Speaker
Description
The CALorimetric Electron Telescope (CALET) is a high-energy astroparticle physics experiment designed by a Japanese-Italian-US collaboration that has been operating continuously and nearly flawlessly on the International Space Station (ISS) since October 2015. Utilizing a deep, hybrid calorimeter, the mission records approximately 20 million events above 10 GeV per month to precisely measure the spectra of cosmic leptons, hadrons, and photons. CALET is specifically engineered to measure the spectra of electrons and positrons up to 20 TeV (and gamma rays up to 10 TeV), searching for nearby sources of high-energy electrons and signatures of dark matter.
By providing precise charge measurements, the experiment also identifies cosmic nuclei and measures their spectra up to the PeV energy scale to study galactic cosmic-ray acceleration and propagation.

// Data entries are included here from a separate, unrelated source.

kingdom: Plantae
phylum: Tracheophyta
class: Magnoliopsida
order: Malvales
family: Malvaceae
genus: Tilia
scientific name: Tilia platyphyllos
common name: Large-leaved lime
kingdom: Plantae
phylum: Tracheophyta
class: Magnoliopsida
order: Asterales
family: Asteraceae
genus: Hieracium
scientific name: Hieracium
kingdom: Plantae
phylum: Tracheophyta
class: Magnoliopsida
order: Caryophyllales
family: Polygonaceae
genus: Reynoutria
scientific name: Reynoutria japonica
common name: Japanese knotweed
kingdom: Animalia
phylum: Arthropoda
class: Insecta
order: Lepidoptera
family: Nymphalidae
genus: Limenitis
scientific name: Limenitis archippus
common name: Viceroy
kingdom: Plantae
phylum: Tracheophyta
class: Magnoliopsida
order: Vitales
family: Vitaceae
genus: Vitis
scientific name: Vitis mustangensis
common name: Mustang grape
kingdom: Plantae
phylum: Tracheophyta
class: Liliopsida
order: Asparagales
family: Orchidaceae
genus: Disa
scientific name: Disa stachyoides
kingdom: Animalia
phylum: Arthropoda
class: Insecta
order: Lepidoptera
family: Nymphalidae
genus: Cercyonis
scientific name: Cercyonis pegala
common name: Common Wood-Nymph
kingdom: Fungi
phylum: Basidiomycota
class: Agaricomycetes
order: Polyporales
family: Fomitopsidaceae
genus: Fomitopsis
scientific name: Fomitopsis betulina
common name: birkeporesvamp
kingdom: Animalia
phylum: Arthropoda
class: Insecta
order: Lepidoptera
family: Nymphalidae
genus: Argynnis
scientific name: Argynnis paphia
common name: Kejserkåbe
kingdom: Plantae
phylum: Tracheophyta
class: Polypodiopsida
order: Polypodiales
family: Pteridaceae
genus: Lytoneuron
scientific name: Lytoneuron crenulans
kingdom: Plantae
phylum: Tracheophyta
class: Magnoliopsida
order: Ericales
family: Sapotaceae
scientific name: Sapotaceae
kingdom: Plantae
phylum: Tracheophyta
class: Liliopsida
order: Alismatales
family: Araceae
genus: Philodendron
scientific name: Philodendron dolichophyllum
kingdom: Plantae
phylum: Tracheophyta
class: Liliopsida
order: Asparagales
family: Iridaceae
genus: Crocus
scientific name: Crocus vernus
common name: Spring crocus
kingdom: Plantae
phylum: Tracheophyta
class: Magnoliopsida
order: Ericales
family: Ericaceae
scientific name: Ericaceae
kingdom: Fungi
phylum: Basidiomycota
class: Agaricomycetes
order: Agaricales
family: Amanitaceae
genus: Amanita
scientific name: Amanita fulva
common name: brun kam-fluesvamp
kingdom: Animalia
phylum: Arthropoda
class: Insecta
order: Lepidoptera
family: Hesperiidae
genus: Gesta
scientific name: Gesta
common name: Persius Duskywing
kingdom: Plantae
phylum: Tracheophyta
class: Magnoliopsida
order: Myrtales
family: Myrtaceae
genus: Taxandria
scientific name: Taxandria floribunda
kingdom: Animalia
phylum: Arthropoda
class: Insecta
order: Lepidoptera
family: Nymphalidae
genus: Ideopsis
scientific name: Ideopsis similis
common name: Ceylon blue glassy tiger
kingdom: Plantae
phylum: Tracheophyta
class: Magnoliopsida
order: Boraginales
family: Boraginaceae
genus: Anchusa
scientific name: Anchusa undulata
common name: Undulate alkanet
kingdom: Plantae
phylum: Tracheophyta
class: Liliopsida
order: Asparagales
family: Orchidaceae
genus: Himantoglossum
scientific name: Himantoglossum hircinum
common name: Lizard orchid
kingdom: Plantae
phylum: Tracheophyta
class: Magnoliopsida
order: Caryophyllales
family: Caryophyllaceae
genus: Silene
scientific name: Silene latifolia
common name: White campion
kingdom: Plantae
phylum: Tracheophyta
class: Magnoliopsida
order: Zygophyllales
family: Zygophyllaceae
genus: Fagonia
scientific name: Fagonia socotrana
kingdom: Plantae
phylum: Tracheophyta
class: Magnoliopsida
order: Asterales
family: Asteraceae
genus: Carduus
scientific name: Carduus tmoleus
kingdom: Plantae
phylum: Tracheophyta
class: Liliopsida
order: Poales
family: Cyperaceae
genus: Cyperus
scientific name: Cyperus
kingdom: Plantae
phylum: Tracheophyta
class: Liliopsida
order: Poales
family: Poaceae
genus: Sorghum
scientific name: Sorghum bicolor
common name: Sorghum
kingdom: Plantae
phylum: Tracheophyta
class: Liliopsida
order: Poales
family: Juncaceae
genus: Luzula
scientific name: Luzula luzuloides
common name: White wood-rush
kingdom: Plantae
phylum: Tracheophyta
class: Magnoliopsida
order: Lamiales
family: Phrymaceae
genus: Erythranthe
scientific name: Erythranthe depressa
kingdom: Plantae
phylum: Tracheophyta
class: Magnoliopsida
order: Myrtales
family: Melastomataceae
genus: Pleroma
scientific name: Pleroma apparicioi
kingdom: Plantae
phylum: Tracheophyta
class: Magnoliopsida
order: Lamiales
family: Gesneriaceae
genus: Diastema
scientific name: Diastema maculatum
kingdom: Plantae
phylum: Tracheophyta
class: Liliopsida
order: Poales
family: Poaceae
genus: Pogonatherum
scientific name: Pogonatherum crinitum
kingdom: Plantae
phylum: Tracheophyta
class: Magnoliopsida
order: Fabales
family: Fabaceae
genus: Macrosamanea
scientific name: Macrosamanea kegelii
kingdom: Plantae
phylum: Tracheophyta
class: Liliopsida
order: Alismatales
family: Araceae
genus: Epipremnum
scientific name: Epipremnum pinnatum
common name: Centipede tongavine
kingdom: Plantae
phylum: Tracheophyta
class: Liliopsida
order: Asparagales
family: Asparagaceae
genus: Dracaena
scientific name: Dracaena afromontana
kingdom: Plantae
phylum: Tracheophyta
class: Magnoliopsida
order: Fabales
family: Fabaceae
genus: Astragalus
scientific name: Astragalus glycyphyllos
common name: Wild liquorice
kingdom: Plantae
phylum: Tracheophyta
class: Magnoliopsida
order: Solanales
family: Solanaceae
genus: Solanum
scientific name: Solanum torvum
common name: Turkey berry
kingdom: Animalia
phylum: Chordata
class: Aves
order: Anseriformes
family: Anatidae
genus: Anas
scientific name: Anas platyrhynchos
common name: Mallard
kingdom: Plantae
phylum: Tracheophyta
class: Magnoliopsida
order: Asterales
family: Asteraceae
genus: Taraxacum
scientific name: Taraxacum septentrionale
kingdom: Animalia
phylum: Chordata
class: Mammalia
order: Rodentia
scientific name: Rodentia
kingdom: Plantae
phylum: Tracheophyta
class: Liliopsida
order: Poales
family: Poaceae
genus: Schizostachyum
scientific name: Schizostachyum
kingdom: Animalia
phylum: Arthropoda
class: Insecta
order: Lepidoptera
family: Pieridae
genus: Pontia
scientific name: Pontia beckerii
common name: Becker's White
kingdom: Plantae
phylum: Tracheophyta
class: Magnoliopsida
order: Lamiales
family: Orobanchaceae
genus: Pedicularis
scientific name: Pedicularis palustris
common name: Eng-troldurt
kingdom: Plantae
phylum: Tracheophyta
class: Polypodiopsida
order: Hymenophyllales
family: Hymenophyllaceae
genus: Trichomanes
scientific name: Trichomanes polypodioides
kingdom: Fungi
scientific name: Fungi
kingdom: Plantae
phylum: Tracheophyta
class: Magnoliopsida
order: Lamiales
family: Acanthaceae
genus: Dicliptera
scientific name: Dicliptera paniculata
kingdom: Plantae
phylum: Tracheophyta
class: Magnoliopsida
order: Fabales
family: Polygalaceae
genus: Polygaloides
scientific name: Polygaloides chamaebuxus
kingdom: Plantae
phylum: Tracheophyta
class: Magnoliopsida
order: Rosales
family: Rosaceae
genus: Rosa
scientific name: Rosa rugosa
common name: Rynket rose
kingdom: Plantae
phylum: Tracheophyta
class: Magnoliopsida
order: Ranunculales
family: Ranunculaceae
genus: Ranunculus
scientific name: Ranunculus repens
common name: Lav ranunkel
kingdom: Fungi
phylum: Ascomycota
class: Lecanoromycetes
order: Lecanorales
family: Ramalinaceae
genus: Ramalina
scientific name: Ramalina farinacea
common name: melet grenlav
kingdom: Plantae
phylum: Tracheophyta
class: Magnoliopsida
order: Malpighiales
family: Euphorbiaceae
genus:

Observations have revealed unexpected deviations from a power-law in the spectra of electrons (around 1 TeV), as well as in the spectra of protons, helium, and heavier cosmic nuclei. Furthermore, CALET measures the relative abundances of ultra-heavy galactic cosmic rays (UHGRC) from atomic number Z=28 (nickel) through Z=44 (ruthenium). Beyond high-energy particles, the mission monitors the sky for X-ray and soft gamma-ray transients using the CALET Gamma-Ray Burst Monitor (CGBM), searches for electromagnetic counterparts to LIGO/Virgo gravitational wave events and studies space-weather phenomena. The science results obtained during the first eleven years of CALET operation will be presented and discussed.